-- Selected excerpt follows --
In [None]:
%matplotlib inline
import matplotlib
import seaborn as sns
matplotlib.rcParams['savefig.dpi'] = 144

# The New York Social Graph

[New York Social Diary](http://www.newyorksocialdiary.com/) provides a
fascinating lens onto New York's socially well-to-do.  The data forms a natural social graph for New York's social elite.  Take a look at this page of a recent [run-of-the-mill holiday party](http://www.newyorksocialdiary.com/party-pictures/2014/holiday-dinners-and-doers).

Besides the brand-name celebrities, you will notice the photos have carefully annotated captions labeling those that appear in the photos.  We can think of this as implicitly implying a social graph: there is a connection between two individuals if they appear in a picture together.

For this project, we will assemble the social graph from photo captions for parties dated December 1, 2014, and before.  Using this graph, we can make guesses at the most popular socialites, the most influential people, and the most tightly coupled pairs.

We will attack the project in three phases:
1. Get a list of all the photo pages to be analyzed.
2. Parse all of the captions on a sample page.
3. Parse all of the captions on all pages, and assemble the graph.

## Phase One

The first step is to crawl the data.  We want photos from parties on or before December 1st, 2014.  Go to the [Party Pictures Archive](http://www.newyorksocialdiary.com/party-pictures) to see a list of (party) pages.  We want to get the url for each party page, along with its date.

We use Python Requests to download the HTML pages, and BeautifulSoup to process the HTML.


First we try to get the number of party pages for the 95 months (that is, month-year pair) in the data.
-- Selected excerpt concluded --
-- Listed entries follows --
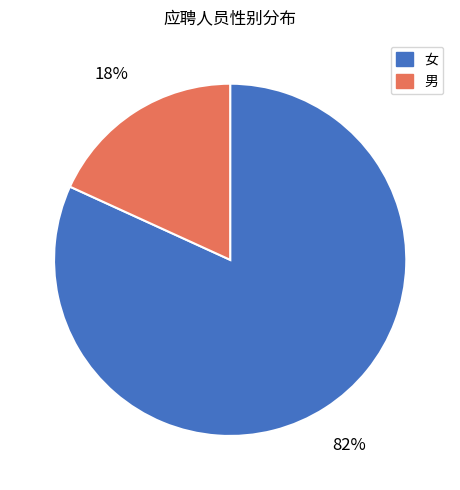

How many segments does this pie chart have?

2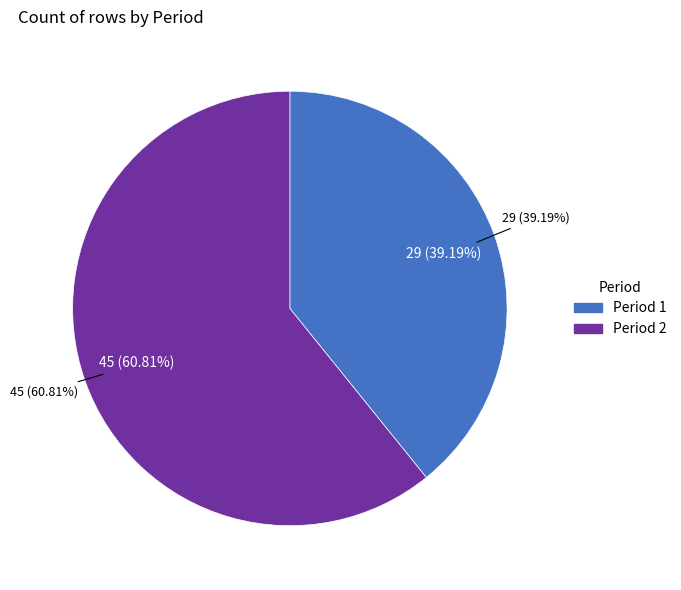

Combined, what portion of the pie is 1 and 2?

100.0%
-- Listed entries concluded --
-- Listed entries follows --
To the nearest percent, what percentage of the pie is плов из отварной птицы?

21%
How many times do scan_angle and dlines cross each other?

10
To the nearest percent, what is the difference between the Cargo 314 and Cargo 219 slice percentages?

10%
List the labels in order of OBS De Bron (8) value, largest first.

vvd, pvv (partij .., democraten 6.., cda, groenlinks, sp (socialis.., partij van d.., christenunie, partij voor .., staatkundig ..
-- Listed entries concluded --
* **What you will do**
1. In the New York Social Graph text, which two tools are used to download the HTML pages and to process the HTML?
2. List the three phases of the project that the New York Social Graph text sets out.
3. Reproduce the portion of the New York Social Graph text starting with "Besides the brand-name" and going on through "assemble the graph.".

* **Task-by-task results**
1. Python Requests downloads the HTML pages, and BeautifulSoup processes the HTML.

2.
1. Get a list of all the photo pages to be analyzed.
2. Parse all of the captions on a sample page.
3. Parse all of the captions on all pages, and assemble the graph.

3.
Besides the brand-name celebrities, you will notice the photos have carefully annotated captions labeling those that appear in the photos.  We can think of this as implicitly implying a social graph: there is a connection between two individuals if they appear in a picture together.

For this project, we will assemble the social graph from photo captions for parties dated December 1, 2014, and before.  Using this graph, we can make guesses at the most popular socialites, the most influential people, and the most tightly coupled pairs.

We will attack the project in three phases:
1. Get a list of all the photo pages to be analyzed.
2. Parse all of the captions on a sample page.
3. Parse all of the captions on all pages, and assemble the graph.